No it won't
Those little pockets are alluvial valleys and and there are very few.
Taiga soil, what little there is is NOT arable - it was all pushed south by glaciation to form the great plains and the steppes in Russia.
While the temperature may be fine for crops - there will be no suitable soil. Pockets do not make food baskets for the world and it's flat out wrong.
Despite the huge expanse of land in Canada’s north, possible climate warming will not result in large increases in potentially arable land. Much of the land is within the Boreal Shield Ecozone has shallow, rocky, often sandy, acidic and generally infertile soils. There are lands with potential such as the soils of the ‘northern clay belt’9. Silty to clayey glaciolacustrine deposits occur in patches within the Canadian Shield from Saskatchewan to Quebec, with a total area of about 10 million hectares, perhaps one-third of that in blocks suitable for agricultural development.

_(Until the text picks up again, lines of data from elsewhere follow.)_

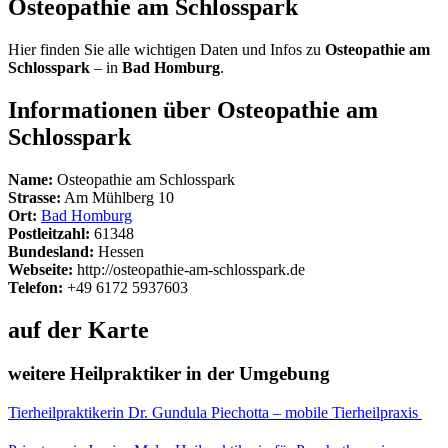
Osteopathie am Schlosspark
Hier finden Sie alle wichtigen Daten und Infos zu
Osteopathie am
Schlosspark
– in
Bad Homburg
.
Informationen über Osteopathie am
Schlosspark
Name:
Osteopathie am Schlosspark
Strasse:
Am Mühlberg 10
Ort:
Bad Homburg
Postleitzahl:
61348
Bundesland:
Hessen
Webseite:
http://osteopathie-am-schlosspark.de
Telefon:
+49 6172 5937603
auf der Karte
weitere Heilpraktiker in der Umgebung
Tierheilpraktikerin Dr. Gundula Piechotta – mobile Tierheilpraxis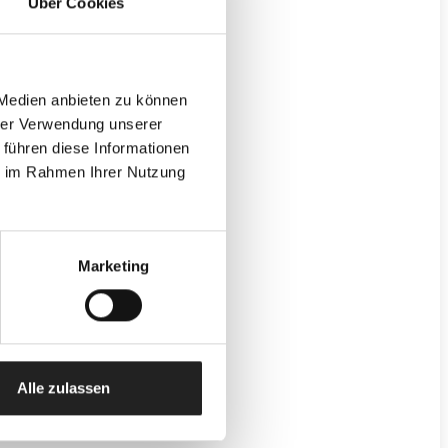
Über Cookies
 Medien anbieten zu können
hrer Verwendung unserer
 führen diese Informationen
ie im Rahmen Ihrer Nutzung
Marketing
Alle zulassen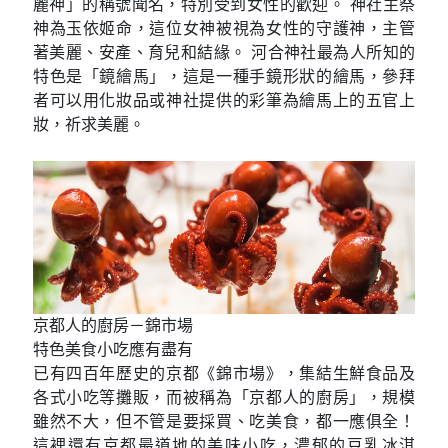
麗神」的稱號聞名，特別受到女性的歡迎。 神社主祭
神為玉依姬命，這位女神被視為女性的守護神，主管
著美麗、安產、育兒和結緣。 河合神社最為人所知的
特色是「鏡繪馬」，這是一種手鏡形狀的繪馬，參拜
者可以用化妝品或神社提供的彩筆為繪馬上的五官上
妝，祈求美麗。
京都人的廚房－錦市場
特色美食小吃應有盡有
已有四百年歷史的京都《錦市場》，集結生鮮食品及
各式小吃等攤販，而被稱為「京都人的廚房」，規模
雖然不大，但不管是要採買、吃美食，都一應俱全！
這裡還有京都最道地的美味小吃，濃郁的豆乳冰淇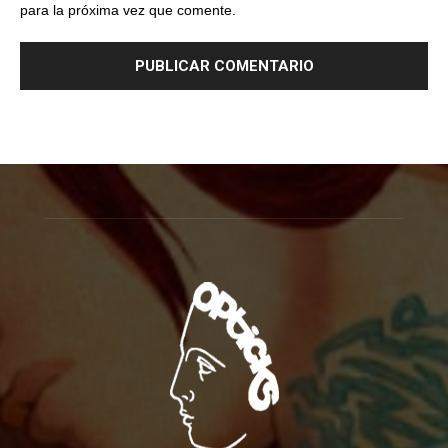
para la próxima vez que comente.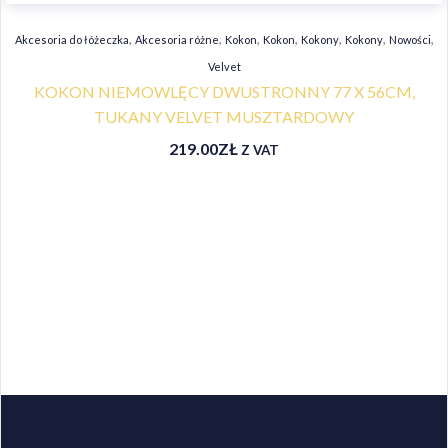
,
,
,
,
,
,
,
Akcesoria do łóżeczka
Akcesoria różne
Kokon
Kokon
Kokony
Kokony
Nowości
Velvet
KOKON NIEMOWLĘCY DWUSTRONNY 77 X 56CM,
TUKANY VELVET MUSZTARDOWY
219.00
ZŁ
Z VAT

so at most 3 million hectares of our total 52 million.
http://www.prairiesoilsandcrops.ca/arti ... icle_1.pdf
and the same will apply to Russia those the big river valleys that flow north will help a bit.
It will not come even close to offsetting the desertification in marginal water lands all over the globe and the loss of incredibly fertile lands south of the Himalayas - some of which is already subject to salt water incursion into the water table.